When factories can more flexibly adjust production, you'll find increased
demand for, say, iPhones, and decreased demand for, say, TVs, will shift
production and damp the price inflation.

Secondly, consider that an economy without a UBI yet with mass unemployment
will suffer a liquidity trap. This is a more efficient way to fight that than
QE (which I'm not criticizing as it was the best tool available for the times)

------
malloryerik
Yuval Harari makes a good point: when it's said that "we" should "all" have a
"universal" basic income, aren't people actually talking about a national
basic income? Is the US or Norway going to provide a basic income to people in
Bangladesh?
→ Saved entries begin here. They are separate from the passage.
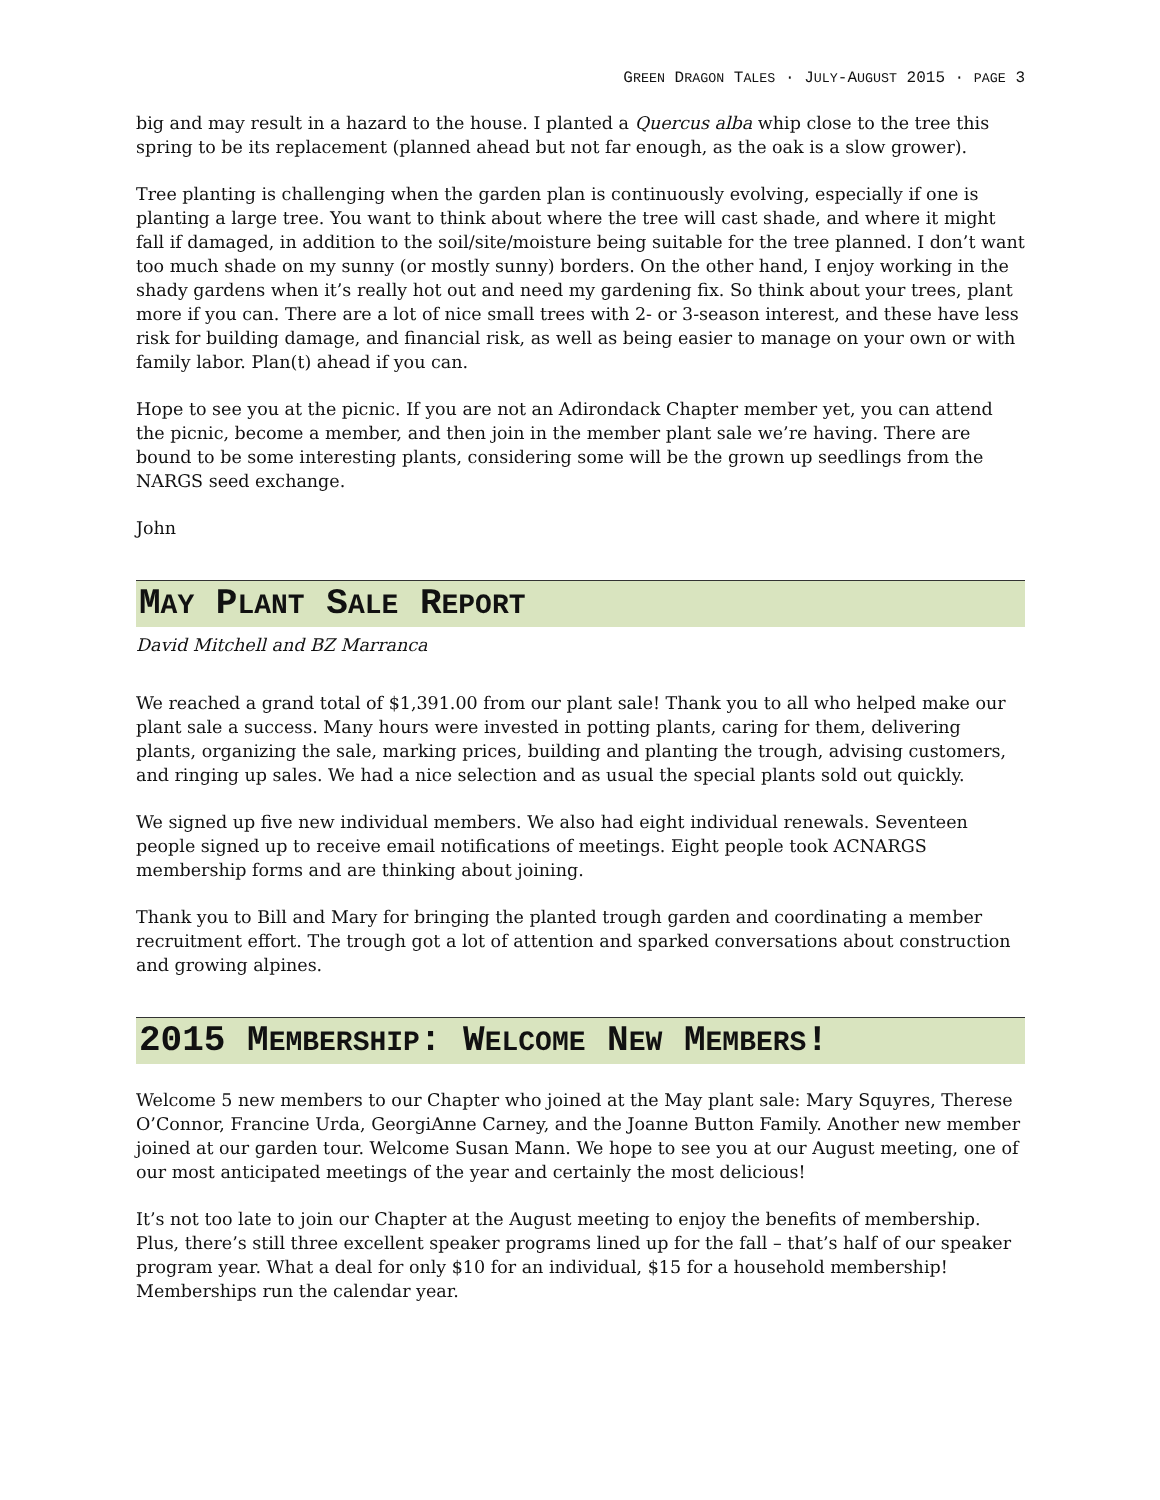GREEN DRAGON TALES · JULY-AUGUST 2015 · PAGE 3
big and may result in a hazard to the house. I planted a Quercus alba whip close to the tree this spring to be its replacement (planned ahead but not far enough, as the oak is a slow grower).
Tree planting is challenging when the garden plan is continuously evolving, especially if one is planting a large tree. You want to think about where the tree will cast shade, and where it might fall if damaged, in addition to the soil/site/moisture being suitable for the tree planned. I don’t want too much shade on my sunny (or mostly sunny) borders. On the other hand, I enjoy working in the shady gardens when it’s really hot out and need my gardening fix. So think about your trees, plant more if you can. There are a lot of nice small trees with 2- or 3-season interest, and these have less risk for building damage, and financial risk, as well as being easier to manage on your own or with family labor. Plan(t) ahead if you can.
Hope to see you at the picnic. If you are not an Adirondack Chapter member yet, you can attend the picnic, become a member, and then join in the member plant sale we’re having. There are bound to be some interesting plants, considering some will be the grown up seedlings from the NARGS seed exchange.
John
MAY PLANT SALE REPORT
David Mitchell and BZ Marranca
We reached a grand total of $1,391.00 from our plant sale! Thank you to all who helped make our plant sale a success. Many hours were invested in potting plants, caring for them, delivering plants, organizing the sale, marking prices, building and planting the trough, advising customers, and ringing up sales. We had a nice selection and as usual the special plants sold out quickly.
We signed up five new individual members. We also had eight individual renewals. Seventeen people signed up to receive email notifications of meetings. Eight people took ACNARGS membership forms and are thinking about joining.
Thank you to Bill and Mary for bringing the planted trough garden and coordinating a member recruitment effort. The trough got a lot of attention and sparked conversations about construction and growing alpines.
2015 MEMBERSHIP: WELCOME NEW MEMBERS!
Welcome 5 new members to our Chapter who joined at the May plant sale: Mary Squyres, Therese O’Connor, Francine Urda, GeorgiAnne Carney, and the Joanne Button Family. Another new member joined at our garden tour. Welcome Susan Mann. We hope to see you at our August meeting, one of our most anticipated meetings of the year and certainly the most delicious!
It’s not too late to join our Chapter at the August meeting to enjoy the benefits of membership. Plus, there’s still three excellent speaker programs lined up for the fall – that’s half of our speaker program year. What a deal for only $10 for an individual, $15 for a household membership! Memberships run the calendar year.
Or Iraq?

Harari discusses this in his book "Homo Deus". You can also see him discuss it
here:
[https://m.youtube.com/watch?v=szt7f5NmE9E](https://m.youtube.com/watch?v=szt7f5NmE9E)

------
andriesm
What I really don't get is, why do everyone advocate for universal basic
income, instead of a negative income tax.

The negative income tax model achieves the same basic income with less
negative motivation for people who want to pursue work at the low-end.

It also avoids wastefully paying it to people who don't need it.

This is my inspiration :
[https://youtu.be/xtpgkX588nM](https://youtu.be/xtpgkX588nM)